Being there, this close, gave me a peaceful feeling that I could not let go of.

If only Mariam knew how much things changed since then inside me. But she does not. Mariam has acted extremely normal with me all week. Is she hiding how she is feeling? Is she not feeling anything at all? I cannot tell.

I, on the other hand, have definitely made her feel that something is not quite right. Even when I tried not to. I was more silent than the usual. I was not as involved in our conversations as I was before. I was troubled.

She is smart. She knows something is off. But she refuses to make me feel it.

We had a couple of exams this week and I did fine.

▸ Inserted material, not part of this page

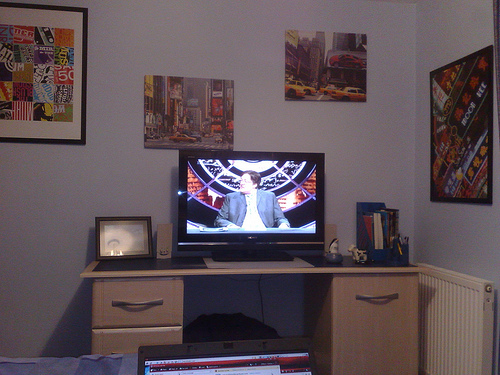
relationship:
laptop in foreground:
[143, 336, 313, 373] [1, 308, 485, 373]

I did not allow my feelings to get in the way of my studies; as much as I could anyway.

Nader has asked me a thousand times this week if I am alright. And I tell him I am but he does not believe me. One time he said "It's Mariam isn't it?". I shook my head and he let it go.

Also, Farah kept trying to make contact this week. And I kept myself away because of everything on my mind as well as my exams. But now the weekend is here, I will need to be honest with her in case she mentions that she wants us to spend more time together.

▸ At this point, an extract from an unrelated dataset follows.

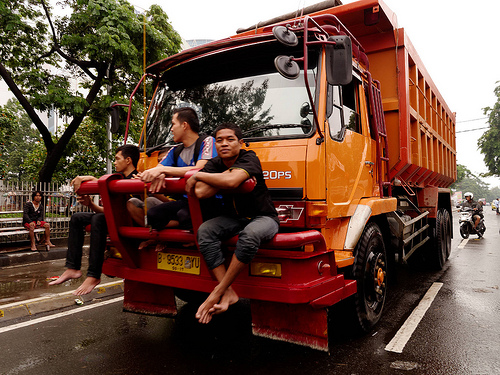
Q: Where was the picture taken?
A: It was taken at the road.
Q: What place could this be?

Farah is not like Mariam. She is closer in mindset to how I was raised. She has lived and been raised in the US. Her talk, her style, her accent, all is familiar. And even though she reminds me of home, there is not an even a small part of me that is interested in her. Perhaps it is the familiarity that is pushing me away. Familiar versus Exotic. What would you choose?

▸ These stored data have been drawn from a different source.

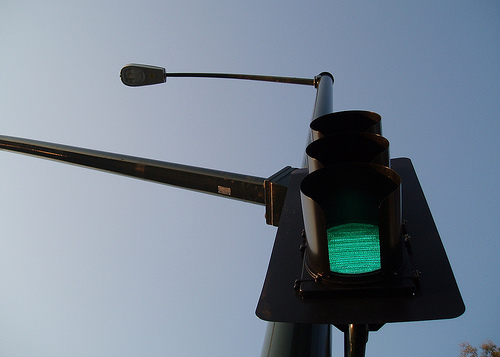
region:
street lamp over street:
[105, 40, 321, 80]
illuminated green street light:
[318, 205, 382, 283]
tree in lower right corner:
[445, 323, 487, 353]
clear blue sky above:
[101, 213, 222, 284]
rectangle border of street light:
[253, 170, 448, 328]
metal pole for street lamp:
[302, 60, 331, 295]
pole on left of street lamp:
[28, 95, 262, 225]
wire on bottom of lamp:
[339, 328, 371, 343]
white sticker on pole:
[204, 170, 239, 205]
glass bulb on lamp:
[114, 69, 141, 82]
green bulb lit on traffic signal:
[306, 177, 407, 312]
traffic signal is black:
[263, 259, 285, 314]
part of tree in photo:
[455, 330, 485, 350]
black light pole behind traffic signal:
[256, 329, 291, 352]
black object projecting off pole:
[146, 161, 213, 198]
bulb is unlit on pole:
[125, 61, 133, 73]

It is Friday night and I don't have plans for the weekend. Mariam had suggested a couple of things. Some with her, some without her. But I could not decide. If I choose the plans that she has for us to do together, I am setting myself to be doomed. And if I choose plans that she has suggested I do alone, I will regret it and hate myself for not taking the chance to see her more in the weekend. So I did the worst thing I could have done: I did not decide. And now it is Friday night I have no idea how or where I will be spending these couple of nights.

Caleb, it is raining.

I receive a short text from Mariam.

Caleb, it is raining.

So simple.

Pointing out to me that it is raining, knowing I might be want to look outside and see it. So simple. It is the first rain of the year. The winter is starting. I open the curtain a little bit. I look at the trees and the rain. I take a jacket and put my shoes on and go outside.

I take a photo and send it to her. I receive a text back.

You're so getting sick.

And another text back.

Don't worry. I'll teach you whatever you miss next week when you don't show up to the classes. Enjoy the first rain! With this timeline, we might be able to do a snow trip before you leave.

I text her back.

Mariam

I type and delete. And I type and delete. That has been my personality for this week. Hesitant to say anything, to do anything.

Are you alright, Caleb?

She asks. Of course she is going to ask. She has been giving me chances to get better and stop acting weird and I am not.

Yes. I think I'm just a little homesick.

I'm not. But what else do I tell her?